## Directions
Reproduce each of the entries below word for word, keeping every line unchanged.

+++ Source records +++

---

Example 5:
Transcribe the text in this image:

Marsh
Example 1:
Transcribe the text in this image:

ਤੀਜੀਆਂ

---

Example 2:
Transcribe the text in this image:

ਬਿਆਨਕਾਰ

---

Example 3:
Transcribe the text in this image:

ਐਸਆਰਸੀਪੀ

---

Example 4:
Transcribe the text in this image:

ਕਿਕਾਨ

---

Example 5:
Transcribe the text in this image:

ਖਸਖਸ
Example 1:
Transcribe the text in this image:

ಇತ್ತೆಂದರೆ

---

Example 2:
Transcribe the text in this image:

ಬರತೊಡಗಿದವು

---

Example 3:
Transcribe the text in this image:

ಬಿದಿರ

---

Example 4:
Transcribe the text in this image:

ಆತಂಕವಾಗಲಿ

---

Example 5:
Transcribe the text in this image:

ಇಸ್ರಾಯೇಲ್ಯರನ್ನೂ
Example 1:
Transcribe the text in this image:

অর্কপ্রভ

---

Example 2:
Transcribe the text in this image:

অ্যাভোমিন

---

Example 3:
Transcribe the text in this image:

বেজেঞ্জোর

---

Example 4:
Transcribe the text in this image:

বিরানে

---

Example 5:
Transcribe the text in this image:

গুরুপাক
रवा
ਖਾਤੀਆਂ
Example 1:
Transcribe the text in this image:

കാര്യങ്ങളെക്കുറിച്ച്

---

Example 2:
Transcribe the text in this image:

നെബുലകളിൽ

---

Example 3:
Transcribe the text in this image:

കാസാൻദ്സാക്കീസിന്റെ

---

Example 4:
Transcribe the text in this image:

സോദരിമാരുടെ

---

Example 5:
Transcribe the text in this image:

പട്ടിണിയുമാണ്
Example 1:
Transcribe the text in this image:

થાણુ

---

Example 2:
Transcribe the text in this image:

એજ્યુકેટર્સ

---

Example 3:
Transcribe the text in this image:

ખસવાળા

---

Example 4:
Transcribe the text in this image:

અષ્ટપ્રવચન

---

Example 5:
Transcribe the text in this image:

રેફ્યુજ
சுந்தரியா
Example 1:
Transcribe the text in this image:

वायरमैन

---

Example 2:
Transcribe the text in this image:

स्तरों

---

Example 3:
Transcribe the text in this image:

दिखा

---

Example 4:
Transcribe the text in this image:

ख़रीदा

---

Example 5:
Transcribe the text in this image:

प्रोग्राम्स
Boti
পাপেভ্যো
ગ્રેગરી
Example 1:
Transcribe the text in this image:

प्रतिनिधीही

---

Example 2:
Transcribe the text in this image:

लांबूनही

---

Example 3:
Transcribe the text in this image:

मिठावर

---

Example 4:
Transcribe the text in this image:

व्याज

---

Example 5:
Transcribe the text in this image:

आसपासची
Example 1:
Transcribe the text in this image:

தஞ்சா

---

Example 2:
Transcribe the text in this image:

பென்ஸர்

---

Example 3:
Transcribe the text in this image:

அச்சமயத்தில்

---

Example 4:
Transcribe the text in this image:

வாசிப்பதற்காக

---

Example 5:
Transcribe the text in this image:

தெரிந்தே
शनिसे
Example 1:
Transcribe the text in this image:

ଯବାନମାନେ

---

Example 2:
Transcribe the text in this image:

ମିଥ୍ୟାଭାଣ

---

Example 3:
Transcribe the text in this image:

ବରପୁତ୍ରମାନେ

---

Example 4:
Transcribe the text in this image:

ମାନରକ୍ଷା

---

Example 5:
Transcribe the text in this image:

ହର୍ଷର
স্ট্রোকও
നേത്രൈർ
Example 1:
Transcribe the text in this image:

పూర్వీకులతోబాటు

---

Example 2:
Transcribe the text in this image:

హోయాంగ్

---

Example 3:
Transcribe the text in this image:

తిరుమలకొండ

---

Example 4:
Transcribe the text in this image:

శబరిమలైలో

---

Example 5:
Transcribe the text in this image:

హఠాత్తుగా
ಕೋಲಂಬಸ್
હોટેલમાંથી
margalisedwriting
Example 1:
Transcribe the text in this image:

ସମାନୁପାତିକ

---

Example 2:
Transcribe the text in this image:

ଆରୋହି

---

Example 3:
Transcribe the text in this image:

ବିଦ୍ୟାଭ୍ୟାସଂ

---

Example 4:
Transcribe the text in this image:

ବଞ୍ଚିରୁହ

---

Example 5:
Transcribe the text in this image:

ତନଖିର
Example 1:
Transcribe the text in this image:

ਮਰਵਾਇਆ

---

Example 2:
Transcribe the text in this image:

+++

## Answer in full
---

Example 5:
Transcribe the text in this image:

Marsh
Example 1:
Transcribe the text in this image:

ਤੀਜੀਆਂ

---

Example 2:
Transcribe the text in this image:

ਬਿਆਨਕਾਰ

---

Example 3:
Transcribe the text in this image:

ਐਸਆਰਸੀਪੀ

---

Example 4:
Transcribe the text in this image:

ਕਿਕਾਨ

---

Example 5:
Transcribe the text in this image:

ਖਸਖਸ
Example 1:
Transcribe the text in this image:

ಇತ್ತೆಂದರೆ

---

Example 2:
Transcribe the text in this image:

ಬರತೊಡಗಿದವು

---

Example 3:
Transcribe the text in this image:

ಬಿದಿರ

---

Example 4:
Transcribe the text in this image:

ಆತಂಕವಾಗಲಿ

---

Example 5:
Transcribe the text in this image:

ಇಸ್ರಾಯೇಲ್ಯರನ್ನೂ
Example 1:
Transcribe the text in this image:

অর্কপ্রভ

---

Example 2:
Transcribe the text in this image:

অ্যাভোমিন

---

Example 3:
Transcribe the text in this image:

বেজেঞ্জোর

---

Example 4:
Transcribe the text in this image:

বিরানে

---

Example 5:
Transcribe the text in this image:

গুরুপাক
रवा
ਖਾਤੀਆਂ
Example 1:
Transcribe the text in this image:

കാര്യങ്ങളെക്കുറിച്ച്

---

Example 2:
Transcribe the text in this image:

നെബുലകളിൽ

---

Example 3:
Transcribe the text in this image:

കാസാൻദ്സാക്കീസിന്റെ

---

Example 4:
Transcribe the text in this image:

സോദരിമാരുടെ

---

Example 5:
Transcribe the text in this image:

പട്ടിണിയുമാണ്
Example 1:
Transcribe the text in this image:

થાણુ

---

Example 2:
Transcribe the text in this image:

એજ્યુકેટર્સ

---

Example 3:
Transcribe the text in this image:

ખસવાળા

---

Example 4:
Transcribe the text in this image:

અષ્ટપ્રવચન

---

Example 5:
Transcribe the text in this image:

રેફ્યુજ
சுந்தரியா
Example 1:
Transcribe the text in this image:

वायरमैन

---

Example 2:
Transcribe the text in this image:

स्तरों

---

Example 3:
Transcribe the text in this image:

दिखा

---

Example 4:
Transcribe the text in this image:

ख़रीदा

---

Example 5:
Transcribe the text in this image:

प्रोग्राम्स
Boti
পাপেভ্যো
ગ્રેગરી
Example 1:
Transcribe the text in this image:

प्रतिनिधीही

---

Example 2:
Transcribe the text in this image:

लांबूनही

---

Example 3:
Transcribe the text in this image:

मिठावर

---

Example 4:
Transcribe the text in this image:

व्याज

---

Example 5:
Transcribe the text in this image:

आसपासची
Example 1:
Transcribe the text in this image:

தஞ்சா

---

Example 2:
Transcribe the text in this image:

பென்ஸர்

---

Example 3:
Transcribe the text in this image:

அச்சமயத்தில்

---

Example 4:
Transcribe the text in this image:

வாசிப்பதற்காக

---

Example 5:
Transcribe the text in this image:

தெரிந்தே
शनिसे
Example 1:
Transcribe the text in this image:

ଯବାନମାନେ

---

Example 2:
Transcribe the text in this image:

ମିଥ୍ୟାଭାଣ

---

Example 3:
Transcribe the text in this image:

ବରପୁତ୍ରମାନେ

---

Example 4:
Transcribe the text in this image:

ମାନରକ୍ଷା

---

Example 5:
Transcribe the text in this image:

ହର୍ଷର
স্ট্রোকও
നേത്രൈർ
Example 1:
Transcribe the text in this image:

పూర్వీకులతోబాటు

---

Example 2:
Transcribe the text in this image:

హోయాంగ్

---

Example 3:
Transcribe the text in this image:

తిరుమలకొండ

---

Example 4:
Transcribe the text in this image:

శబరిమలైలో

---

Example 5:
Transcribe the text in this image:

హఠాత్తుగా
ಕೋಲಂಬಸ್
હોટેલમાંથી
margalisedwriting
Example 1:
Transcribe the text in this image:

ସମାନୁପାତିକ

---

Example 2:
Transcribe the text in this image:

ଆରୋହି

---

Example 3:
Transcribe the text in this image:

ବିଦ୍ୟାଭ୍ୟାସଂ

---

Example 4:
Transcribe the text in this image:

ବଞ୍ଚିରୁହ

---

Example 5:
Transcribe the text in this image:

ତନଖିର
Example 1:
Transcribe the text in this image:

ਮਰਵਾਇਆ

---

Example 2:
Transcribe the text in this image:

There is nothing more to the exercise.